Свобода слова на языке наших дней – свобода пропаганды, потребует пересмотра в тесной связи с установлением границы свободы союзов и собраний. Обе эти формы неразрывны. Симптомы требования обществом ограничения этой свободы мы видим уже и теперь. Во многих штатах Северной Америки изъята из школьных программ гипотеза Дарвина, усилены меры борьбы с клеветничеством в печати и порнографией, в католических странах взят под контроль показ аморальных кинофильмов… Трактовка свободы слова, принятая XIX веком, уже пересматривается ХХ-ым. Исход кризиса установит норму взаимных гарантий свободы слова и защиты общества от вредоносной гипертрофии этой свободы. Освобожденная Россия, будет ли монархической или республиканской, несомненно, возвратится к жизни, слитой с прочим культурным миром и примет выработанные развитием и ликвидацией кризиса новые формы свободы слова, на много разнящиеся от индивидуалистических и непротивленчески-либеральных трактовок XIX века.
Пока мы не встречаем ничего, что противоречило бы духу монархии, что не могло бы сочетаться с нею. Противодействия гарантиям свобод со стороны монархии не предвидится. Более того, гарантия их наследственным монархом, надпартийной, несменяемой в принципе личностью, дает больше уверенности в их соблюдении, чем гарантии сменного, неминуемо подверженного давлению со стороны партии президента республики или лидера кабинета.
Переходим к главному и основному – неприкосновенности и свободе личности, иначе говоря, к взаимоотношениям индивида-человека и коллектива-государства.
Представитель Германии на Берлинском конгрессе защитников культуры профессор Коган заявил: «Мы должны признать, что форм массовой демократии мы (культурный мир) осуществить не смогли».
Но какие же иные, не массовые, формы могут выражать истинный дух демократии?
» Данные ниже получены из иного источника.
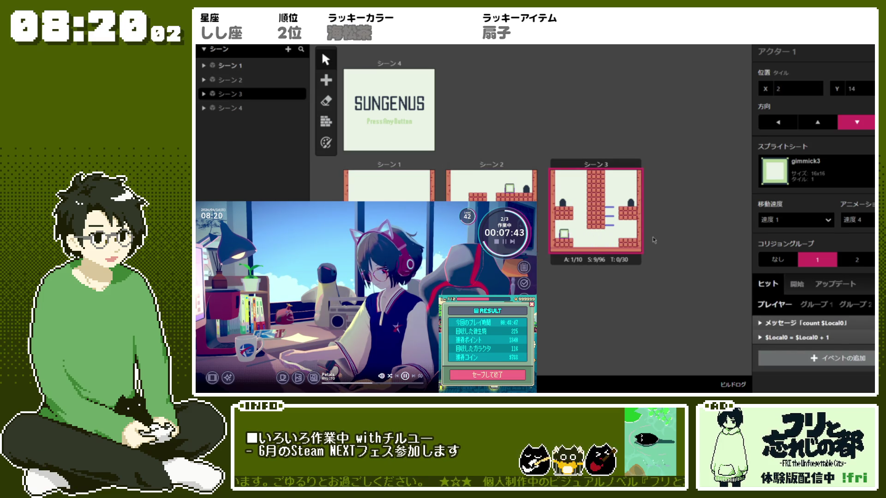
{"action": "key", "text": "ctrl+z"}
Не проще ли будет назвать их своим именем – олигархией политических партий, их парламентских блоков или, что будет всего вернее, олигархией стоящих за ними и субсидирующих их финансово-промышленных группировок.
Наблюдения над современностью дают нам в этой плоскости один чрезвычайно яркий и показательный пример, подтверждающий не только полную возможность сочетания монархического принципа с охраной свободы личности, но более твердую и надежную гарантию ее при сохранении надпартийного регулятора, каким является монарх.
В развитии событий последнего десятилетия государства Европы, сохранившие монархический строй (Голландия, Дания, Швеция, Норвегия) оказались наиболее стойкими в борьбе с красным тоталитаризмом внутри их самих, даже Греция, попавшая в чрезвычайно тяжелое положение, смогла успешно ему противостоять; Бельгия, поколебавши его, тотчас подпала под власть организованного меньшинства (королевский вопрос), т. е. утратила одну из главных прерогатив демократии; республиканские Франция и Италия стали наиболее угрожаемыми со стороны тоталитаризма; парламентская Англия, назвать которую монархией было бы ошибкой, подпала под давление внутреннего замаскированного тоталитаризма лейбористов, планомерно и неуклонно ограничивающего права личности – основу демократии.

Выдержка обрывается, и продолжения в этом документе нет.